Scope and Content
Title: Verna Johnston Collection
Collection number: MS 261
Extent: 39 linear feet
University of the Pacific. Library. Holt-Atherton Department of Special Collections
Shelf location: For current information on the location of these
materials, please consult the library's online catalog.
Collection is open for research.
[Identification of item], Verna Johnston Collection, MS 261, Holt-Atherton Department of
Special Collections, University of the Pacific Library
Verna Johnston, ecologist and photographer, was born in Berwyn, Illinois (1918) and
educated at the University of Illinois (M.S. in Zoology, 1941). After six years teaching
in Illinois and California high schools (1939-1945), Johnston became a science instructor
at San Joaquin Delta Community College in Stockton, California(1945), where she remained
until retirement (Sp 1982).
During five summers between 1955 and 1972 Verna Johnston studied photography with Ansel
Adams. He strongly influenced her black and white technique and, as she writes, "laid the
foundation for future growth." She has published and exhibited her photographs in several
venues, most notably in one-woman shows at the Oakland Museum (1979) and at the Ansel
Adams Gallery in Yosemite (1987). Johnston often publishes her photographs in the service
of the wildlife preservation movement.
Although early in her career Johnston was an active and enthusiastic ornithologist who
published a number of articles on the behavior of Midwestern and California birds, her
principal scientific concern has been the struggle of native plants and animals for
survival in the face of human and foreign species encroachments. In addition to many
articles on these and other topics, Johnston has published two monographs,
California Forests & Woodlands (1994). Although
the her work generally focusses on northern California---particularly the Central Valley
and the Sierra---she has also developed a more than passing interest in Alaskan ecology.
This preoccupation culminated in Johnston's extended trip to that region (1974).
In 1959-60 Verna Johnston won a National Wildlife Federation fellowship in writing and
photography. Later she received a National Science Foundation fellowship for study at the
Desert Biology Institute of Arizona State University (1963). She has also visited the
Guatemalan rainforests and the Mayan ruins at Tikal (1966).

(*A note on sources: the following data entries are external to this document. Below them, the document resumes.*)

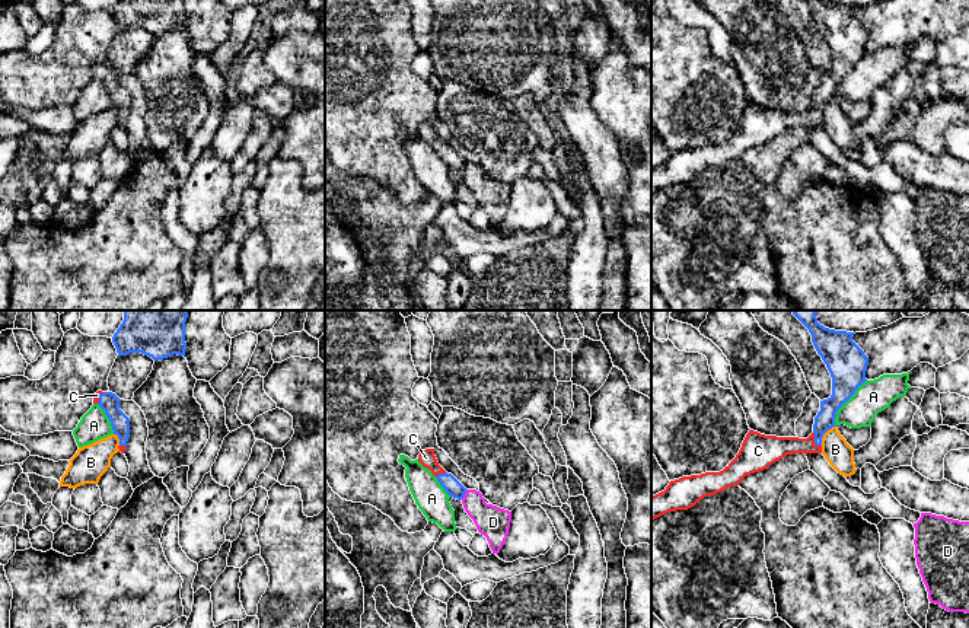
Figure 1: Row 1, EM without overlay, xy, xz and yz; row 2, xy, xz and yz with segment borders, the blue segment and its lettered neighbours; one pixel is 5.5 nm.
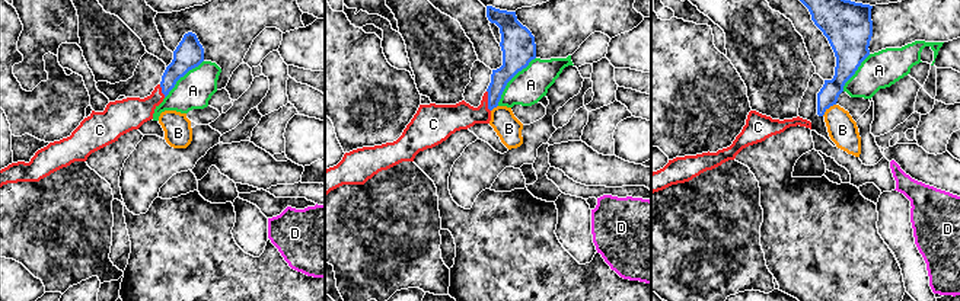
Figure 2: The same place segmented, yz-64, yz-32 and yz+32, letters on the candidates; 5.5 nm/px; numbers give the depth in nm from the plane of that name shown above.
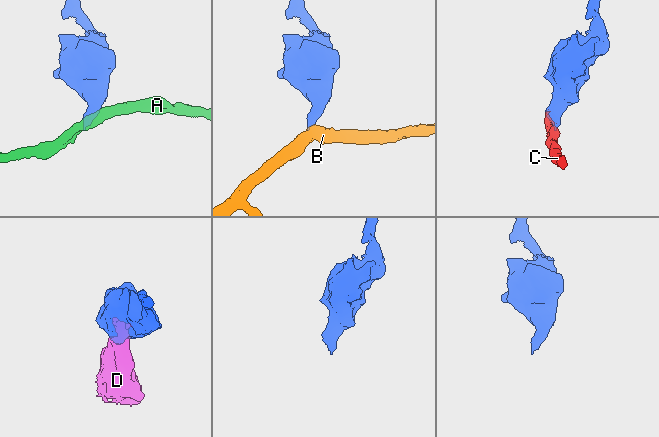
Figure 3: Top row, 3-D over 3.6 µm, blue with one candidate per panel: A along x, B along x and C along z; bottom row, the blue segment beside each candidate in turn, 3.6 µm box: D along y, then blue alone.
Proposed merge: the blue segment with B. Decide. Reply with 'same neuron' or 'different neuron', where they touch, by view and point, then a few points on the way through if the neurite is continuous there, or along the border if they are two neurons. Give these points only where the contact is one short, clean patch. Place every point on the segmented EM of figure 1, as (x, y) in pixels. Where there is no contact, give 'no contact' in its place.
different neuron | yz (824, 433) | along yz (834, 426), (824, 434), (821, 445)

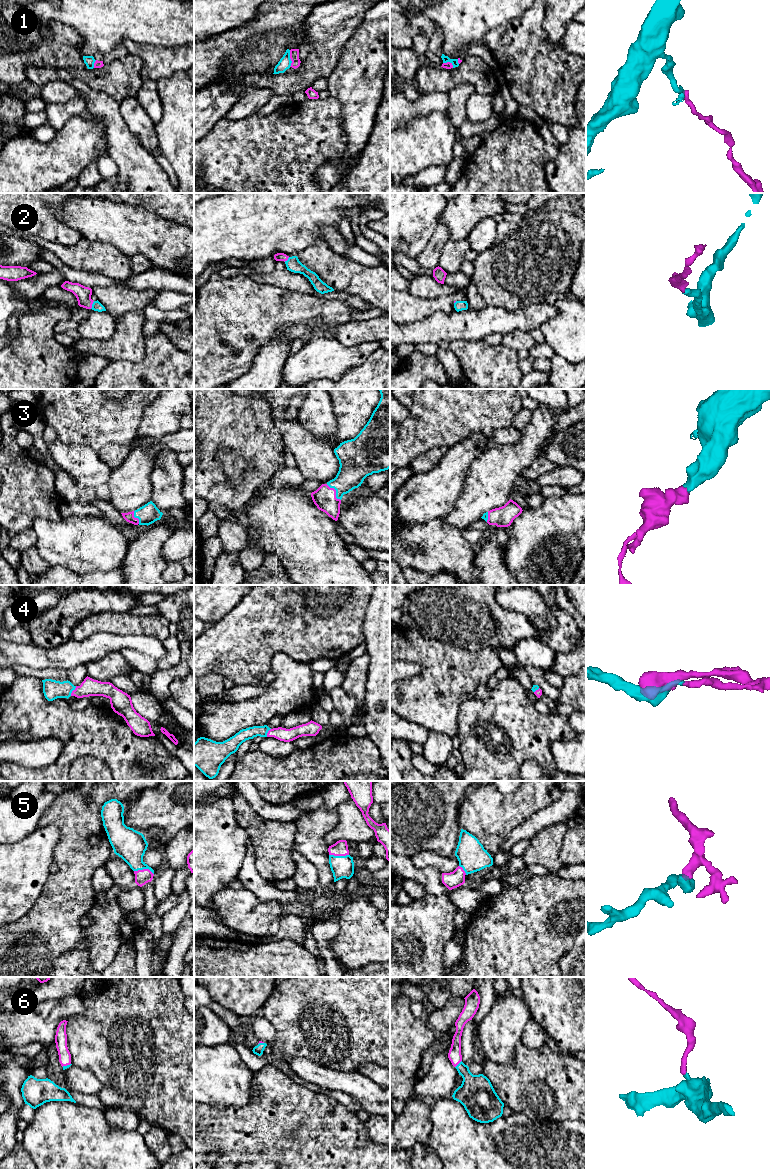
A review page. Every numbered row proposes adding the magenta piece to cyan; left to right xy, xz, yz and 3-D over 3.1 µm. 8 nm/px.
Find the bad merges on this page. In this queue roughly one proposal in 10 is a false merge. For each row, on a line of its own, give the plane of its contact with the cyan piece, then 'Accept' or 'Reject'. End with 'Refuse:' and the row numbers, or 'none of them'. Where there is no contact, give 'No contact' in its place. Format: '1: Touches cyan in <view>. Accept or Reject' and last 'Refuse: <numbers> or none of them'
1: Touches cyan in xz. Reject
2: Touches cyan in xy. Accept
3: Touches cyan in xz. Accept
4: Touches cyan in xy. Accept
5: Touches cyan in xy. Accept
6: Touches cyan in yz. Accept
Refuse: 1

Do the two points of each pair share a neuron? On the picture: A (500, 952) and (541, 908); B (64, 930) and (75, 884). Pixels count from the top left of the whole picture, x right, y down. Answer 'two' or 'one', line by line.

During the 1960s and 70s Verna Johnston became concerned about the plight of the Tule
Elk, an endangered species indigenous to California. Johnston was an officer of the
Committee for the Preservation of the Tule Elk. She both lobbied and published articles
on behalf of the elk. Her papers contain these materials as well as correspondence and
announcements of the Committee.
Johnston was also a member(1980s)of the Mono Lake Committee. The activities of this group
are represented in her papers by miscellaneous correspondence, flyers and clippings
covering more than a decade (1978-1994).
Scope and Content
Verna Johnston's papers contain her notes, writings, clippings, correspondence and
photographs pertaining to California and Alaskan ecology. She has arranged most of the
papers in alphabetical subject files. Johnston's photographs are also organized in an
alphabetical filing system that lists each image by subject and provides a history of
submissions for publication. The collection includes a selection of periodicals and
government reports pertaining to subjects represented in the papers. The total extent of
the Verna Johnston Collection is approximately 39 linear ft. more than half of which
consists of photographs, slides and negatives.